In a brief but concise ‘Foreword’ (7–11), Kenesei introduces the present collection of papers and asserts the relevance of this volume to investigations into the role of the lexicon in natural language. As he states, this collection ‘aims at discussing various aspects of argument structure in Hungarian, not in some unified framework, but intending to highlight some of the fundamental issues at different levels of grammatical analysis or from different vantage points’ (8). And so they do, as lexicosyntactic approaches are complemented by semantic and pragmatic view-points.

Tibor Laczkó provides ‘A comprehensive analysis of /, a multifunctional deverbal nominalizer in Hungarian’ (13–49) within the framework of lexical functional grammar. He examines changes in argument structure in constructions whose head nominals are derived from verbs. Of the various forms derived, the author concentrates on those that express a ‘complex event’. The relation between ‘Impersonal constructions and null expletives’ (51–78) is the topic of Ildíko Tóth’s contribution. She looks at modification in argument structure in various nonfinite forms, in particular, clauses involving one subclass of verbs with no subject at all, and connects these ‘impersonal resultatives’ with issues in the theory of grammar.
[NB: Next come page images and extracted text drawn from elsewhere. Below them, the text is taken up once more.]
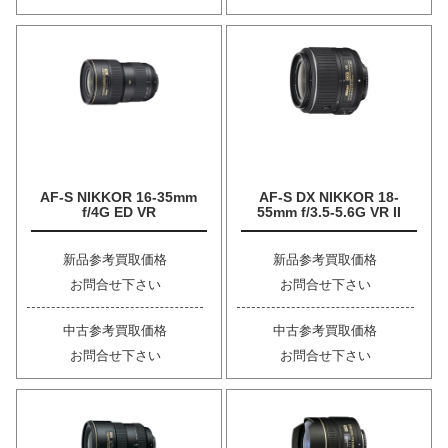
AF-S NIKKOR 16-35mm
AF-S DX NIKKOR 18-
f/4G ED VR
55mm f/3.5-5.6G VR II
新品参考買取価格
新品参考買取価格
お問合せ下さい
お問合せ下さい
中古参考買取価格
中古参考買取価格
お問合せ下さい
お問合せ下さい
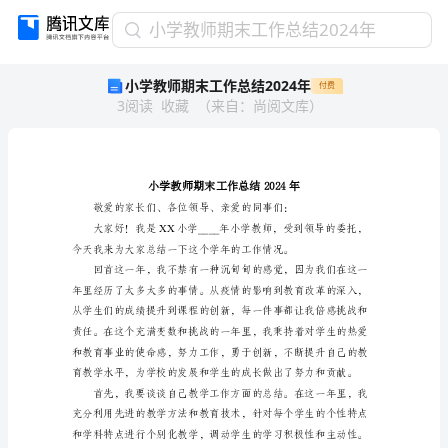
小
小学教师期末工作总结2024年
学
小学教师期末工作总结2024年
付费
教
3
阅读
收藏
（
来自
：
尚阅文库
）
师
期
末
工
作
总
结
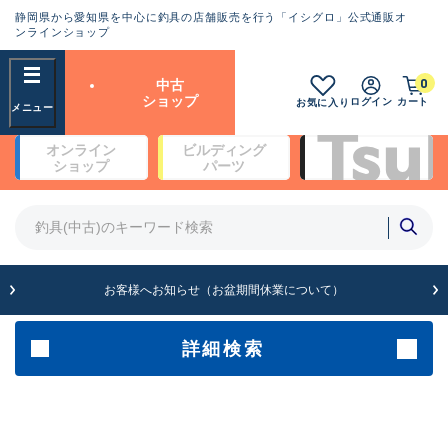
静岡県から愛知県を中心に釣具の店舗販売を行う「イシグロ」公式通販オ
ランクとは？
ンラインショップ
フリーワード
0
中古
SA
ショップ
ログイン
カート
お気に入り
新古品（メーカー問屋から仕
オンライン
ビルディング
入れた未使用品）
良
ショップ
パーツ
商品カテゴリ
※店頭展示時の置き傷が付いている
ものも含む
竿・ルアーロッド(4)
竿・ルアーロッド(64099)
リール・カスタムパーツ(35560)
A
ルアー・エギ(1807)
お客様へお知らせ（お盆期間休業について）
傷が極めて少ない極上品
その他・雑品(1061)
メーカー
詳細検索
B+
使用感や傷は少なく比較的美
店舗
品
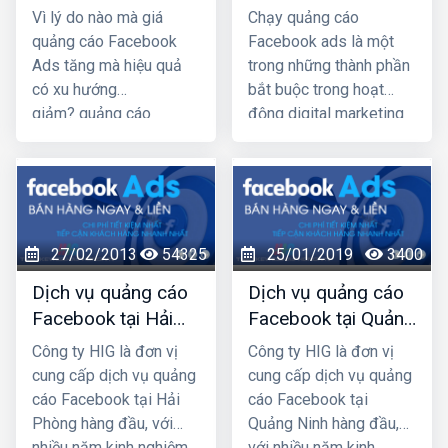
Facebook Ads tăng
facebook của bạn
Vì lý do nào mà giá
Chạy quảng cáo
mà hiệu quả có xu
bị buộc dừng
quảng cáo Facebook
Facebook ads là một
hướng giảm?
Ads tăng mà hiệu quả
trong những thành phần
có xu hướng
bắt buộc trong hoạt
giảm? quảng cáo
động digital marketing
Facebook Ads sao cho
của doanh nghiệp, với
hiệu quả, tiếp cận được
hiệu quả đo lường đáng
nhiều khách hàng tiềm
kể. Thế nhưng, nhiều
năng nhất không phải ai
bài chạy quảng cáo
cũng biết. Hãy cùng
Facebook ads đã bị
27/02/2013
54325
25/01/2019
3400
công ty quảng cáo
facebook chối từ
facebook hải phòng
Dịch vụ quảng cáo
Dịch vụ quảng cáo
giúp bạn giải quyết
Facebook tại Hải
Facebook tại Quảng
những vấn đề trên nhé.
Phòng
Ninh giá rẻ, uy tín
Công ty HIG là đơn vị
Công ty HIG là đơn vị
nhất
cung cấp dịch vụ quảng
cung cấp dịch vụ quảng
cáo Facebook tại Hải
cáo Facebook tại
Phòng hàng đầu, với
Quảng Ninh hàng đầu,
nhiều năm kinh nghiệm
với nhiều năm kinh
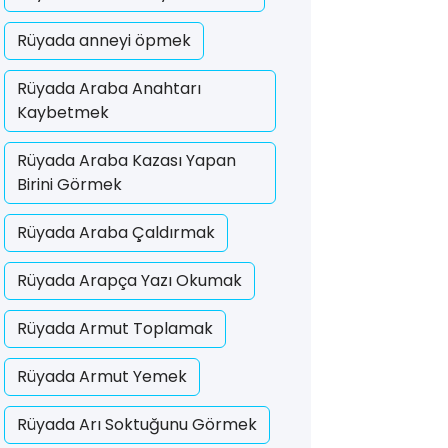
Rüyada anneyi öpmek
Rüyada Araba Anahtarı
Kaybetmek
Rüyada Araba Kazası Yapan
Birini Görmek
Rüyada Araba Çaldırmak
Rüyada Arapça Yazı Okumak
Rüyada Armut Toplamak
Rüyada Armut Yemek
Rüyada Arı Soktuğunu Görmek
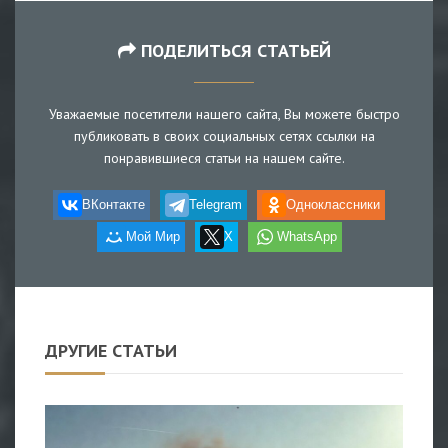
ПОДЕЛИТЬСЯ СТАТЬЕЙ
Уважаемые посетители нашего сайта, Вы можете быстро
публиковать в своих социальных сетях ссылки на
понравившиеся статьи на нашем сайте.
ВКонтакте
Telegram
Одноклассники
Мой Мир
X
WhatsApp
ДРУГИЕ СТАТЬИ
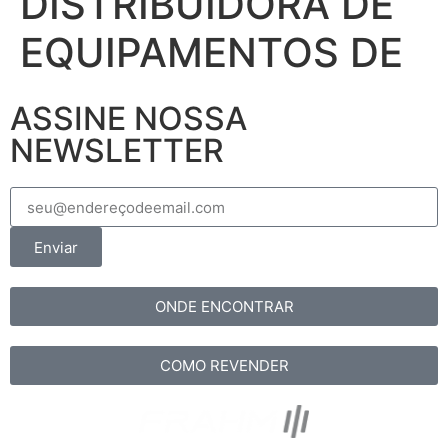
DISTRIBUIDORA DE
EQUIPAMENTOS DE
ASSINE NOSSA
NEWSLETTER
Enviar
ONDE ENCONTRAR
COMO REVENDER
István Kenesei is concerned with ‘Criteria for auxiliaries in Hungarian’ (79–111) and identifies ‘core’ auxiliaries whose argument structure is defective and fits that of functional categories, in which the subject of the clause receives its thematic role from the full verb of the auxiliary’s complement, which is neither a proposition nor an event.

Enikõ Németh T. considers ‘Implicit arguments in Hungarian: Manners of their occurrence and possibilities of their identification’ (113–56). She shows that the context of the ‘indefinite or definite null argument’ of certain transitive verbs underdetermines the missing information, suggesting an analysis that incorporates (pragmatic) principles of relevance as well as the lexical representation (conceptual semantics) of the verb involved. The semantics of ‘Indefinite arguments in Hungarian’ (157–99), determinerless nouns as arguments of verbs, is investigated by Márta Maleczki. Distinguishing definite from indefinite and specific from nonspecific, she examines the interpretation of these determinerless nouns and suggests a delimiting effect orienting the event denoted by the verb towards some endpoint, very similar in spirit to the telic/atelic distinction in grammar. Gábor Alberti investigates ‘Morphological relations and idioms in a totally lexicalist framework’ (201–35); he abandons not only transformations but also syntactic structure at large, placing all relevant information into the lexicon. Aside from making a strong lexicalist proposal, he also discusses notions that are particularly interesting in languages like Hungarian, such as focus and discontinuous constituents.

The book is rounded off with a list of abbreviations, an author index, and a subject index. It can certainly be recommended to anyone interested in more than framework-specific considerations of argument structure.